Eu começo com Purple Blaze, de Ris Paul Ric, ex-guitarrista, vocalista e tocador de maracas do finado e eternamente fantástico Q and Not U. Letra perfeita, melodia que deixa uma sensação de saudade a cada segundo que a música se esvai – como a despedida de um amor impermanente. Em seguida vem Palindramatics, dos nova-iorquinos do Able Baker Fox, rock na medida certa, sem abusar no colarinho. Quando menos se espera vem o equívoco, experimentos passíveis de erro. Péssimos primeiros encontros, sorrisos insinuantes poluídos pela couve, sonos conturbados calcados por lapsos de visões de parentes já falecidos cercados por palhaços malévolos, bailarinas assassinas, ambos com os rostos maquiados com sangue; dores agudas no tornozelo direito, estalos assustadores nos joelhos, mau jeito nas costas e o baço grita “Pare!”. Li sobre uma banda chamada The Gaslight Anthem. O jornalista dizia ou dizia o que outro jornalista (inglês ou americano) já havia dito que o som era uma mistura de punk rock com Bruce Springsteen. O hardcore melódico foi sempre ignorado e considerado a pior vertente do hardcore pela crítica que vê até na estática de uma televisão uma visão reveladora engendrada pela mente calva de um artista que já preparou – 290 páginas – a longa ‘moral da história’ chamada eufemisticamente de “Contexto” ou visceralmente de “Qualé desta merda?”. O visual e a biografia, verossímil ou fictícia, fazem o ladrão ficar bonito, cultuado e até mesmo, veja só, talentoso. Os críticos de tendência “Antes Tudo Do Que Música” podem dizer da forma mais blasé e esganiçada possível: Ninguém mandou o Fat Mike nascer Fat e realmente desgrenhado! (e não meticulosamatematicaminuciosaoobsessivamente desgrenhado.) A embalagem do começo de carreira do Kings of Leon vendeu o som que não era do Kings of Leon em uma embalagem biográfica que não era o Kings of Leon, enfim, o Kings of Leon era uma banda que não era, era uma banda que não era o Kings of Leon.
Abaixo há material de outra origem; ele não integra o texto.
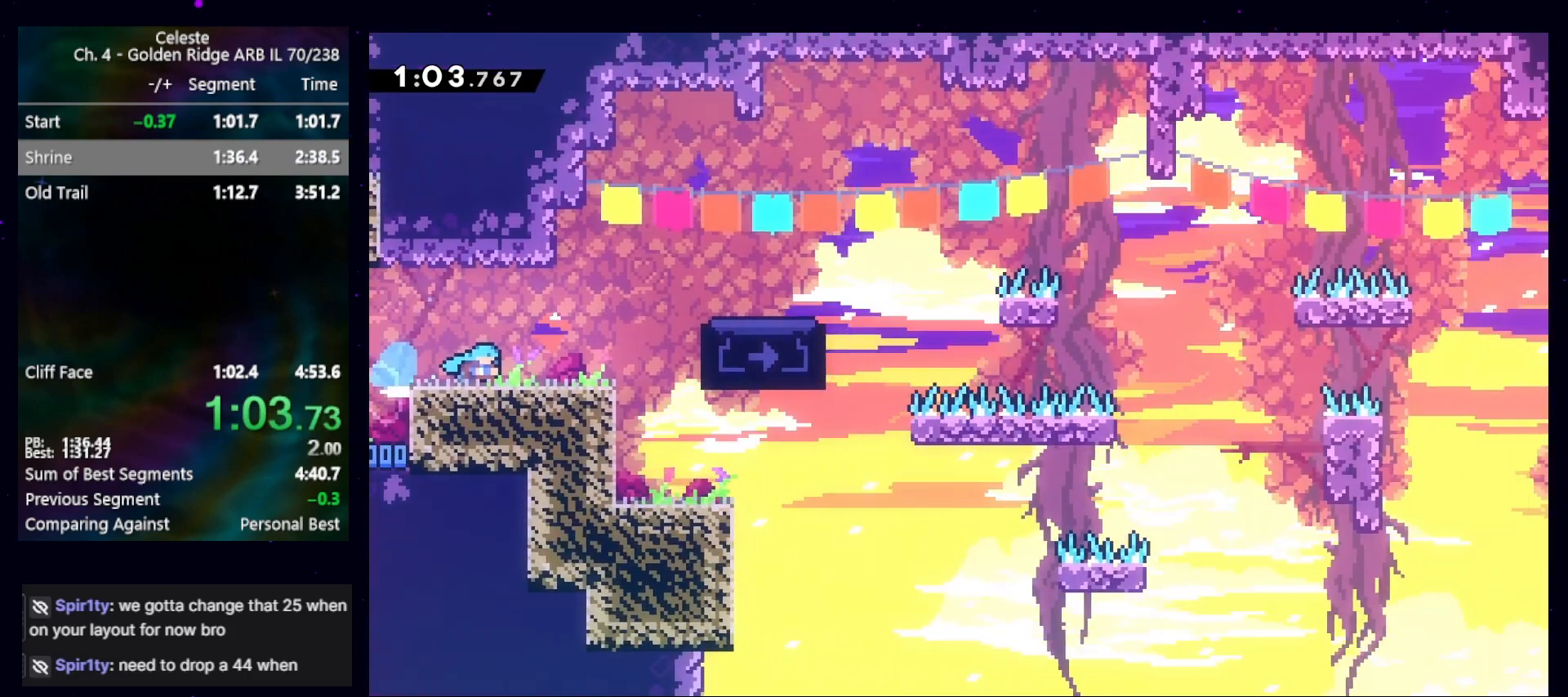
{"keys": ["jump", "right"], "events": [[333, "jump", "down"]]}
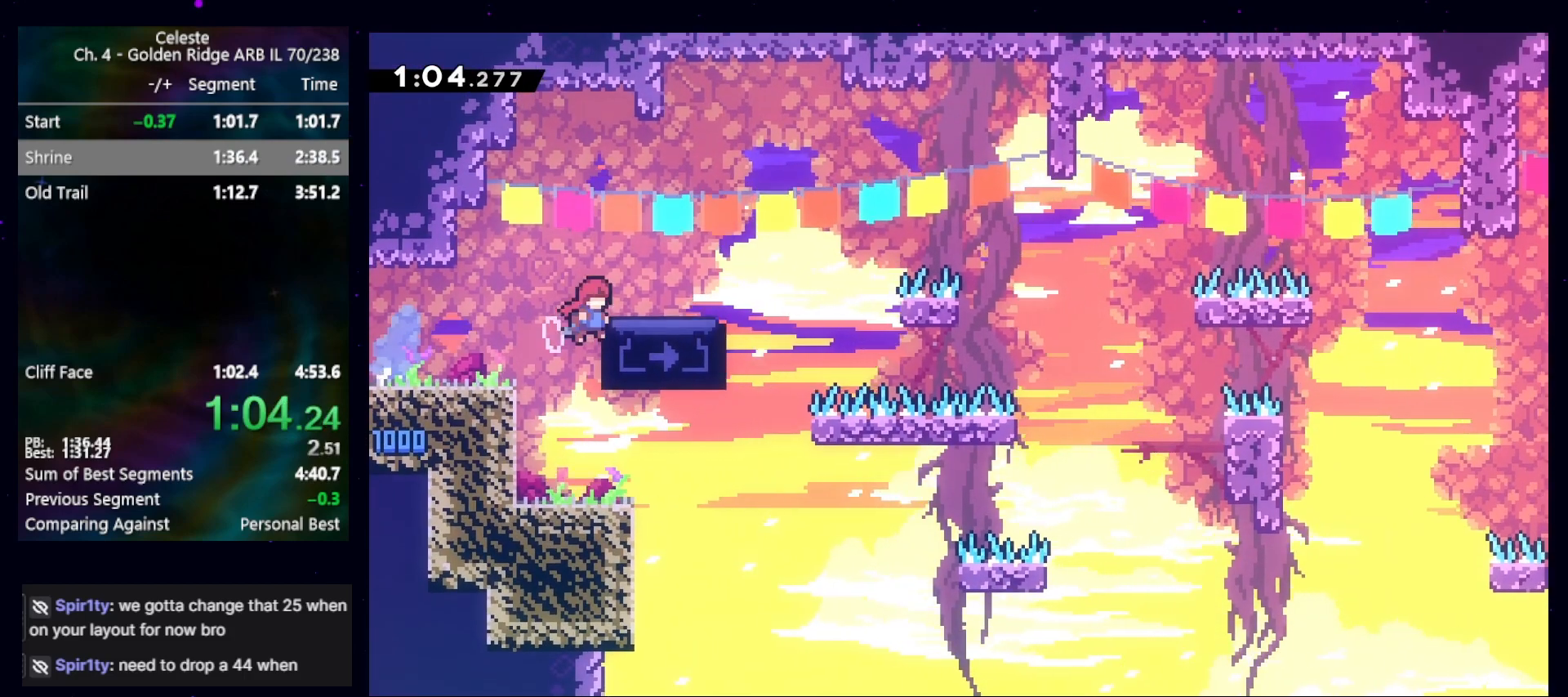
{"keys": ["right"], "events": [[100, "demo", "down"], [167, "jump", "up"], [200, "right", "up"], [300, "demo", "up"], [300, "left", "down"], [400, "demo", "down"], [500, "demo", "up"], [500, "left", "up"], [500, "right", "down"]]}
Atualmente, o Kings of Leon é o que não era. O quê, por exemplo? Sei lá, alguma coisa, alguma coisa é. Já sei, o Kings of Leon é tudo que um ex-gay é!
Voltando ao assunto, The Gaslight Anthem é correto. O que é apenas correto, pelo menos para mim, não é especial. Não faz diferença. É o Morais no Corinthans. Sou corintiano e espero que o Morais, no fundo meu coração combalido, me faça calar a boca. Sou um entusiasta da boa música e desejo que o próximo disco do The Gaslight Anthem seja o melhor disco da história do rock. Por enquanto nada passa de uma expectativa que não condiz com a realidade. É o famoso “eles fazem Rock’n Roll honesto” que os pseudos críticos dos anos noventa usavam para classificar as novidades de bandas decadentes do calibre de Inocentes, Ultrage A Rigor, Plebe Rude e afins. “Como é o seu novo vizinho?” “Ele só serve para dar oi, tchau e, quem sabe, carregar por cinco metros, mais por educação do que por qualquer outra coisa, a parte pesada das compras no final de tarde.” A crítica de arte é compreendida pelos críticos como faculdade essencial. Para quem? Para os chatos. Crítica de arte é, não devia ser, mas é, puro gosto. Não sou didático, mas... travestido de discurso cujo responsável se considera um “especialista”. E é aí que a merda cremosa voa para todo lado acertando em cheio a goela do coitado que pensa que é bem informado mas não passa de uma vítima da ditadura do espaço que preenche o vácuo dos corretos. Eu gosto de NOFX, mas não gosto de The Gaslight Anthem, o ponto é esse? Para eles, sim, embora não acreditem. Para mim, mais ou menos ou não. “Mais ou menos ou não, que porra é essa, gato?” Ser mais velho que um fã adolescente do Arctic Monkeys ajuda. Ser mais velho que um fã adolescente do Arctic Monkeys mas agir como tal é como usar a baby look roxa de qualquer peido cibernético que é a nova fofoca da web e ficar com a barriga inchada de fora de tanta cerveja à base de trigo. Mais sucintamente: é ridículo. Confesso que me desdobrei para criar alguma simpatia pela Nação Zumbi. Mas não consigo. Não consigo gostar de jeito nenhum. Já ouvi todos os discos, já fui a diversos shows e o meu semblante permanece igual ao do escritor sul-africano J.M.Coetzee na contra-capa de seus livros.

(Cara J.M.Coetzee)

Entretanto, devo reconhecer que os caras são ótimos artistas. Eu só não consigo gostar, e, afinal, quem sou eu? Sou apenas um rapaz latino-americano com um pau de 29 cm. Em contrapartida, o NOFX é melhor musicalmente que o The Gaslight Anthem. “Eu ainda compro vinil, eu ainda compro fita-cassete, eu ainda compro CD, eu ainda freqüento a London Calling, eu ainda digo para todo mundo que sou órfão do Lado B sob a tutela do Kid Vinil, eu ainda tenho o pôster do Jarvis Cocker fazendo pose de dândi e não concordo com você!” Foda-se e seja feliz! “Foda-se e seja feliz? Nossa, que dicotômico... isola, não acredito, olha quem tá ali, é a Erika Palomino!” Foda-se e seja feliz! “O que é isso, o Smiths vai voltar?” Foda-se e seja feliz! “Li pela metade, não entendi, mas gostei o bastante para dizer a todo mundo que mudou a minha vida e recomendei até mesmo para o ‘bode’ do meu psicanalista.”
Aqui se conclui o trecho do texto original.